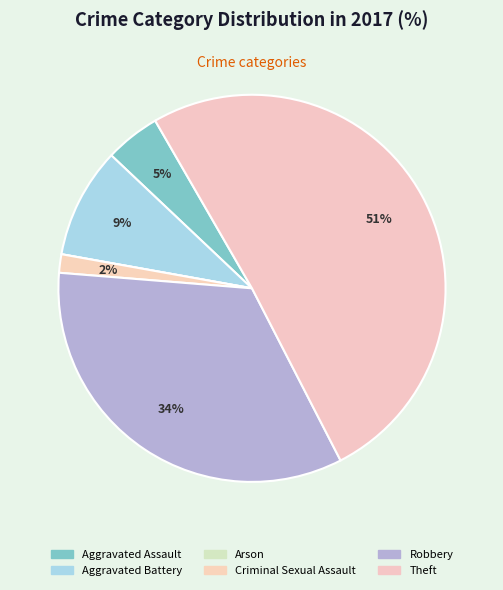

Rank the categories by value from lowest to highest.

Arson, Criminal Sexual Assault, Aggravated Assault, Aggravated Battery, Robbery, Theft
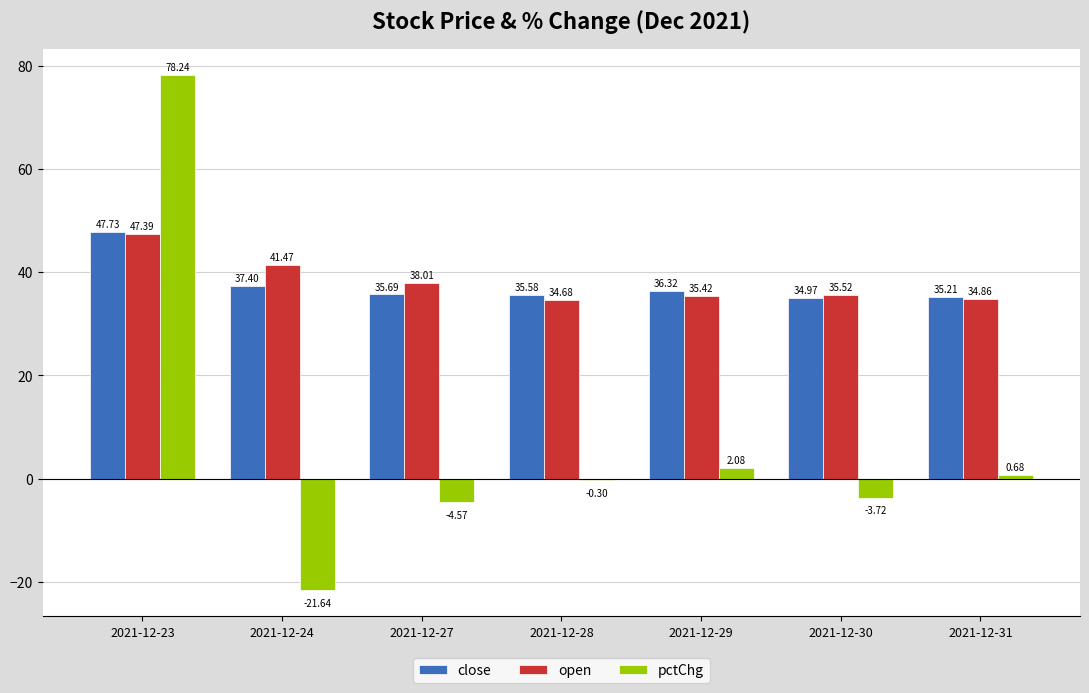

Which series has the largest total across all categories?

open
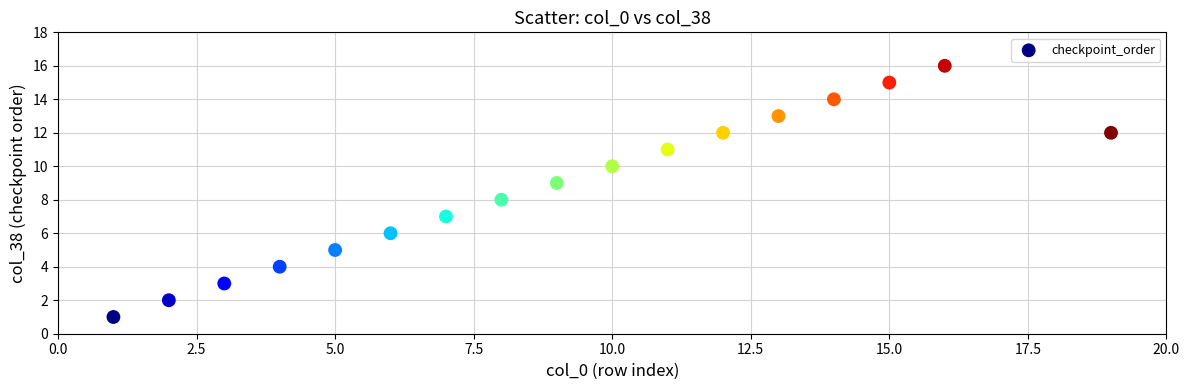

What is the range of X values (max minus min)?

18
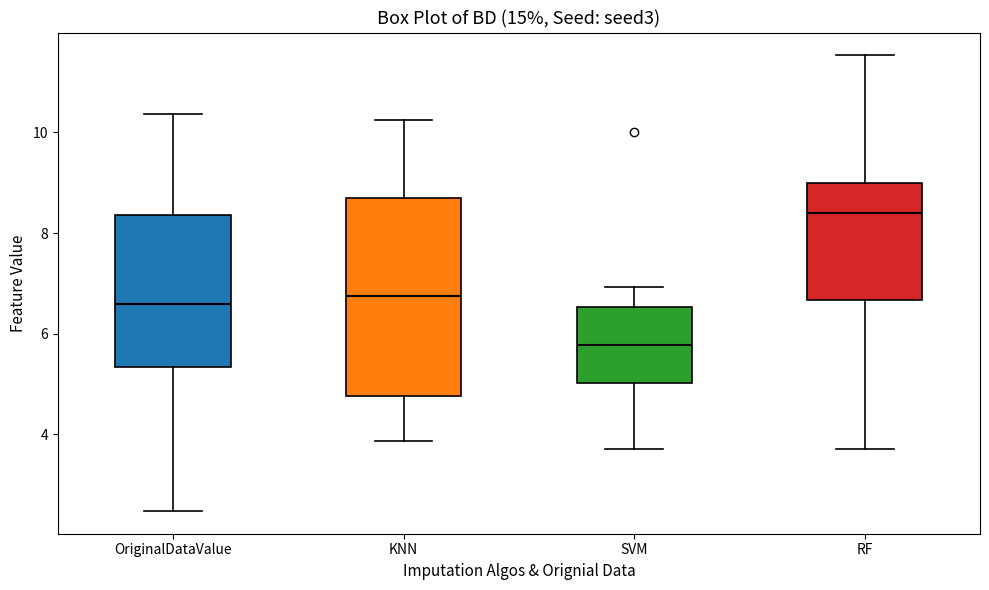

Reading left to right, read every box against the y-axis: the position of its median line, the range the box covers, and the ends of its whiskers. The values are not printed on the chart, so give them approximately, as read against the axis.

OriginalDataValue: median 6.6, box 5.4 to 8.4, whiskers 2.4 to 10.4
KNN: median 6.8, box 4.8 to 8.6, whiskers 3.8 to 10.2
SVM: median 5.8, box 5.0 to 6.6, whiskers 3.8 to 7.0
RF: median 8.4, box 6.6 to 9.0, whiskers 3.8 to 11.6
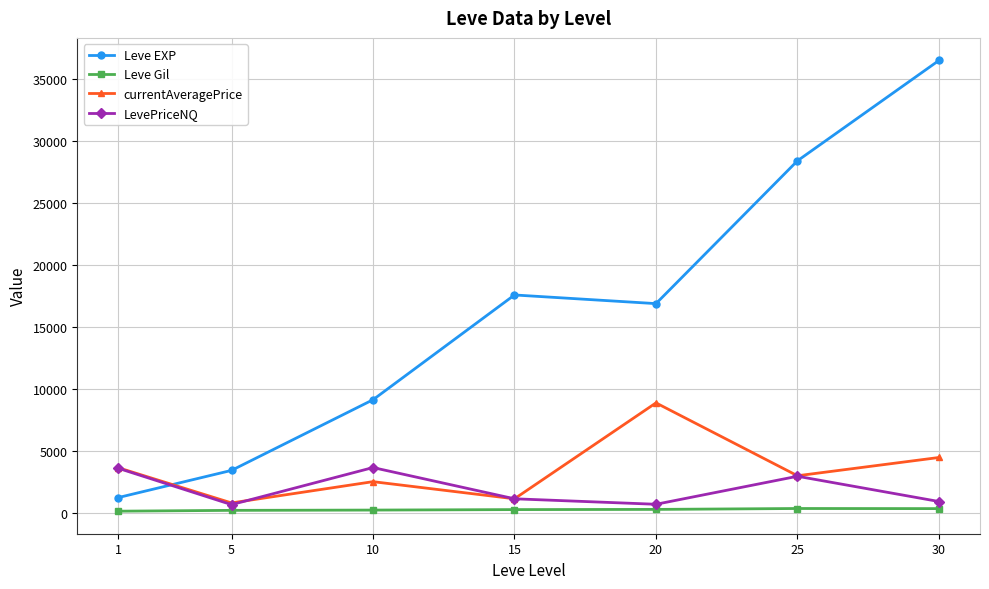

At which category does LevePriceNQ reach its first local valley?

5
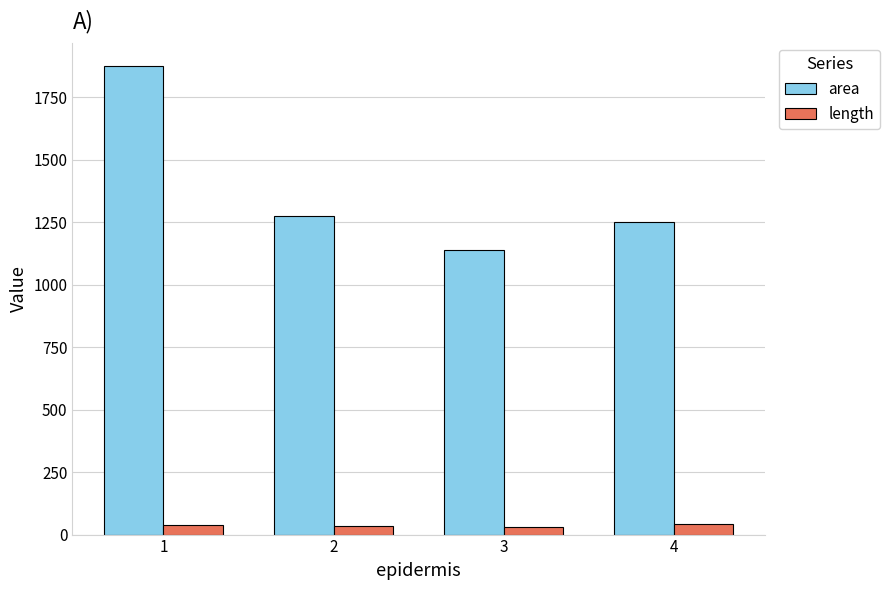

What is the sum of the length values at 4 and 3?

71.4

========

WHAT TO DO - Please reproduce the text of every item above word for word, leaving out the pictures.

RESPONSE -
Rank the categories by value from lowest to highest.

Arson, Criminal Sexual Assault, Aggravated Assault, Aggravated Battery, Robbery, Theft

Which series has the largest total across all categories?

open

What is the range of X values (max minus min)?

18

Reading left to right, read every box against the y-axis: the position of its median line, the range the box covers, and the ends of its whiskers. The values are not printed on the chart, so give them approximately, as read against the axis.

OriginalDataValue: median 6.6, box 5.4 to 8.4, whiskers 2.4 to 10.4
KNN: median 6.8, box 4.8 to 8.6, whiskers 3.8 to 10.2
SVM: median 5.8, box 5.0 to 6.6, whiskers 3.8 to 7.0
RF: median 8.4, box 6.6 to 9.0, whiskers 3.8 to 11.6

At which category does LevePriceNQ reach its first local valley?

5

What is the sum of the length values at 4 and 3?

71.4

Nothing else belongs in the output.